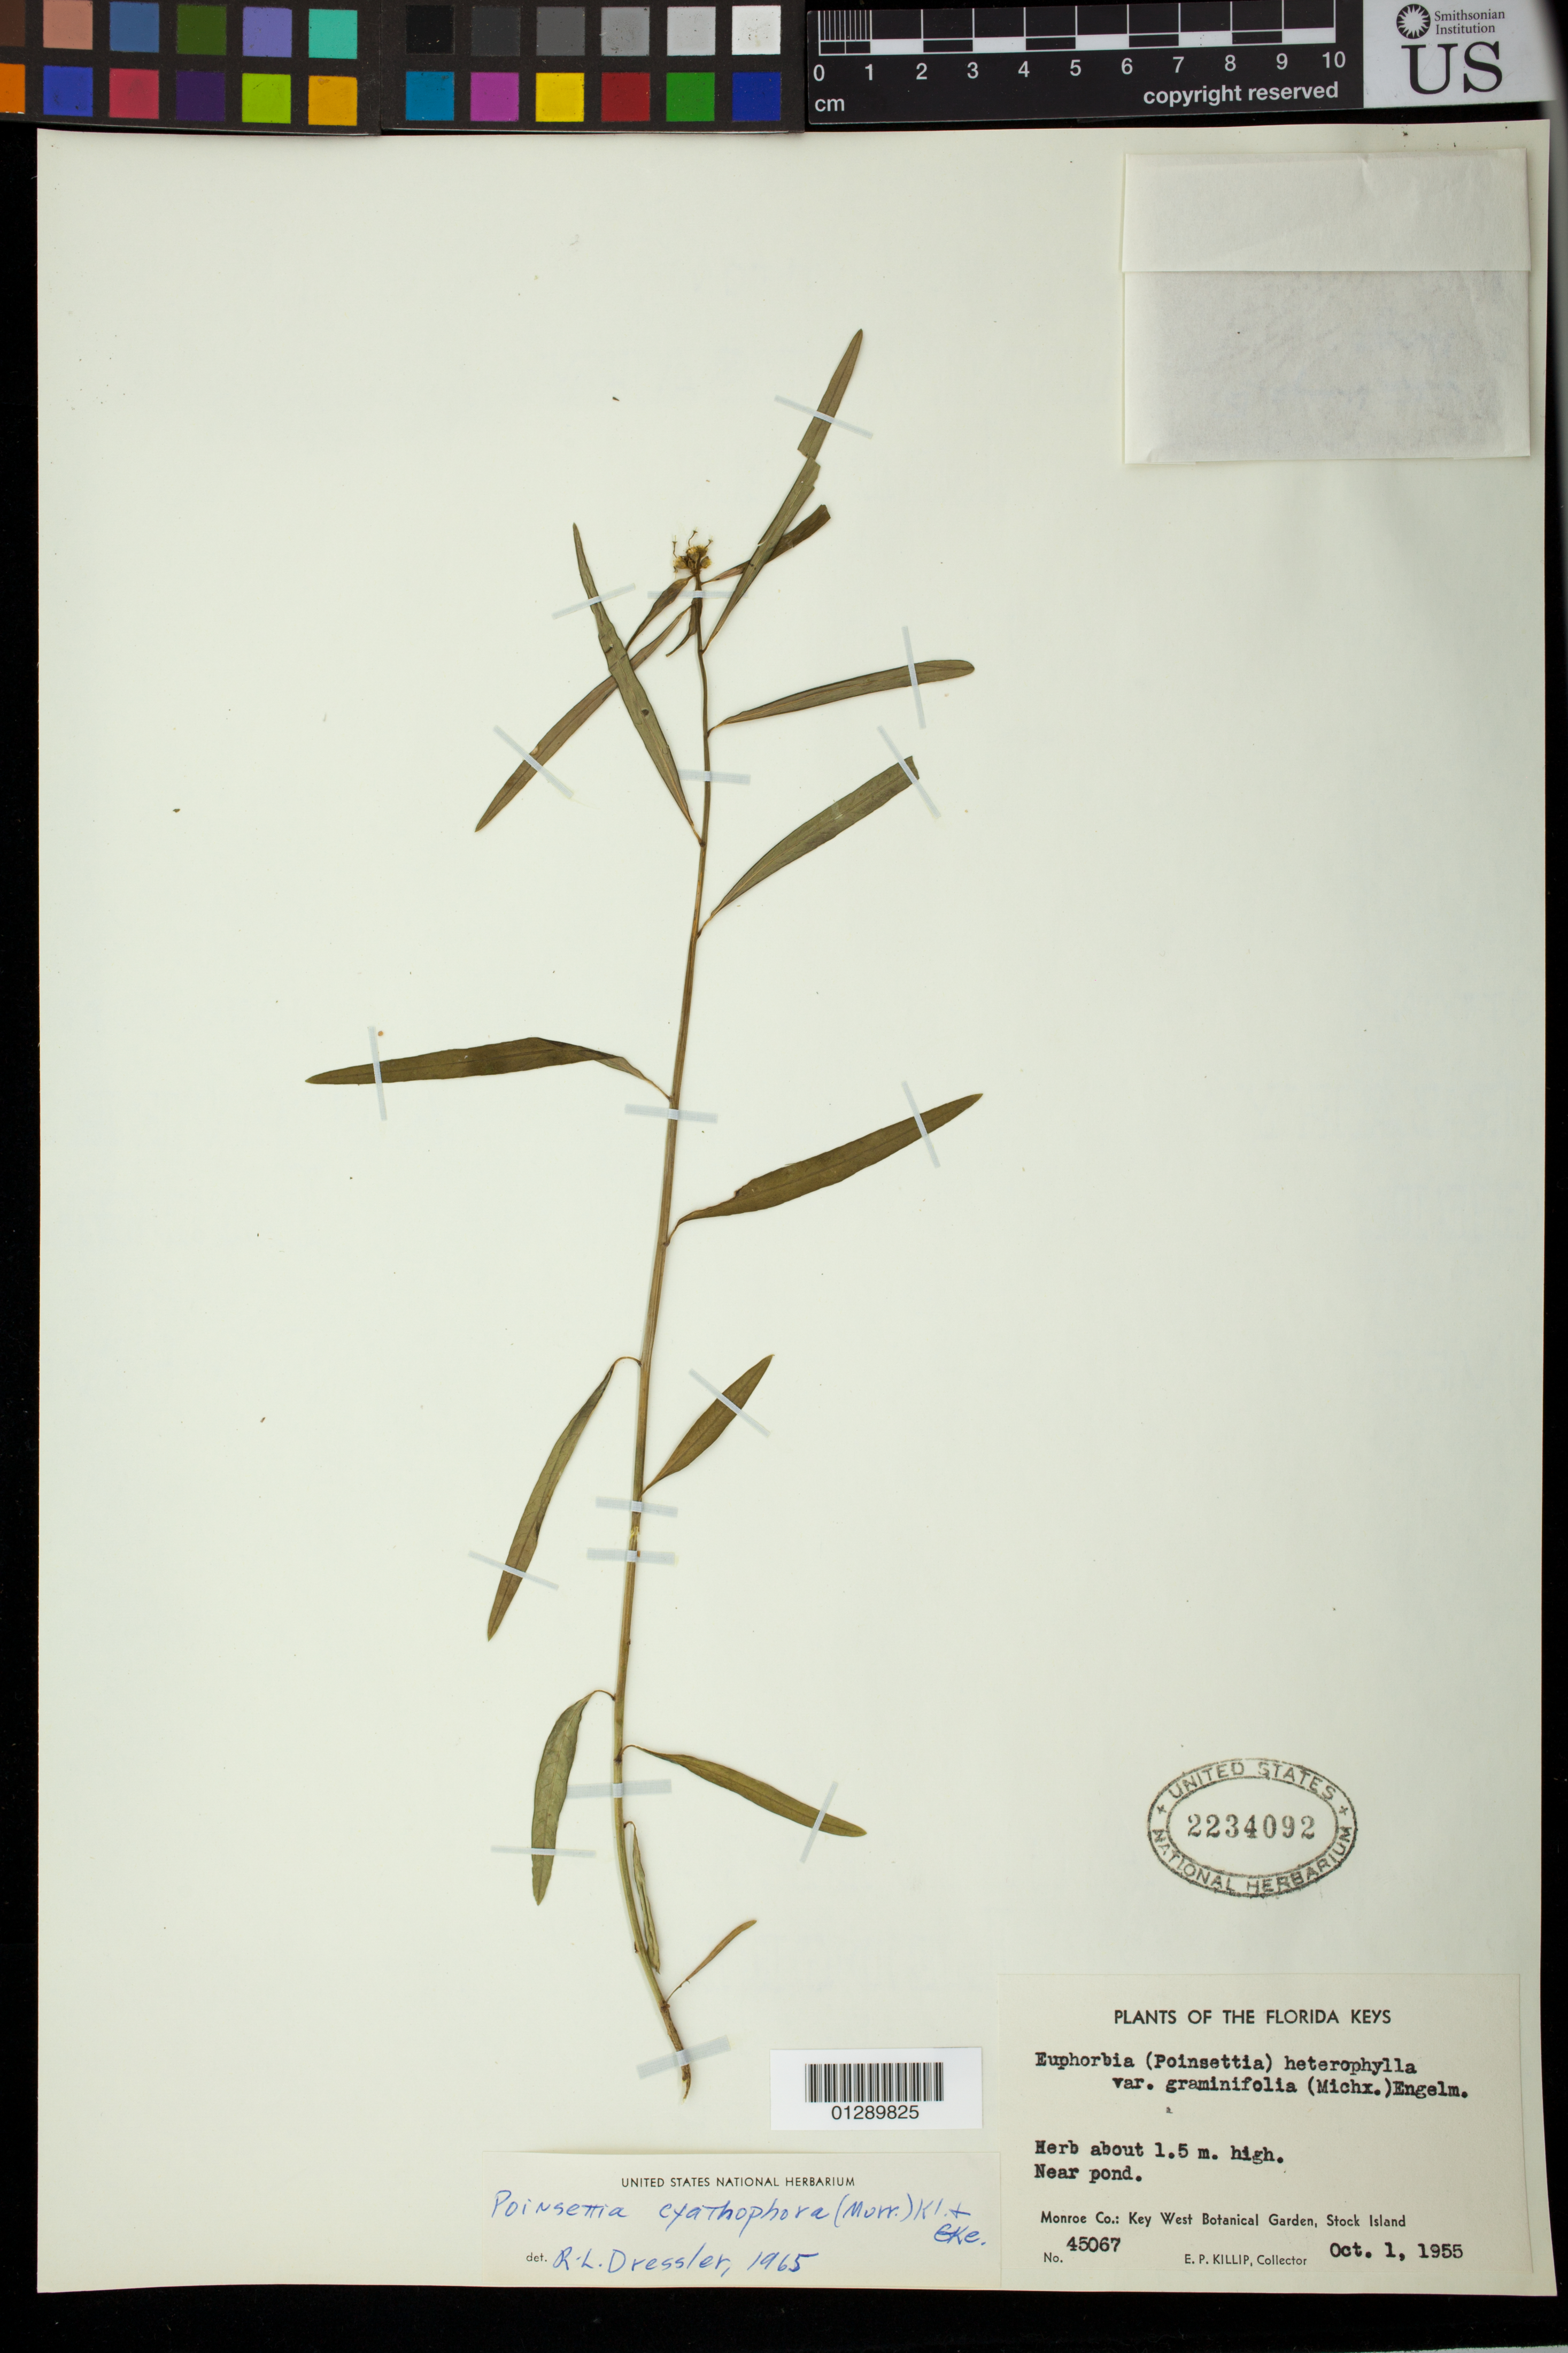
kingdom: Plantae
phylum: Tracheophyta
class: Magnoliopsida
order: Malpighiales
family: Euphorbiaceae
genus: Euphorbia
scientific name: Euphorbia heterophylla var. cyathophora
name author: (Murr.) Griseb.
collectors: E. P. Killip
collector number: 45067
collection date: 1955-10-01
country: United States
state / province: Florida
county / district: Monroe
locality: Near pond.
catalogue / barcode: US 2234092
----
• **Short task**: Repeat, unchanged, the part of the material that opens with the line containing "phylum: Tracheophyta" and closes with the line containing "collector number: 45067", including both of those lines.

• **Solution to the exercise**:
phylum: Tracheophyta
class: Magnoliopsida
order: Malpighiales
family: Euphorbiaceae
genus: Euphorbia
scientific name: Euphorbia heterophylla var. cyathophora
name author: (Murr.) Griseb.
collectors: E. P. Killip
collector number: 45067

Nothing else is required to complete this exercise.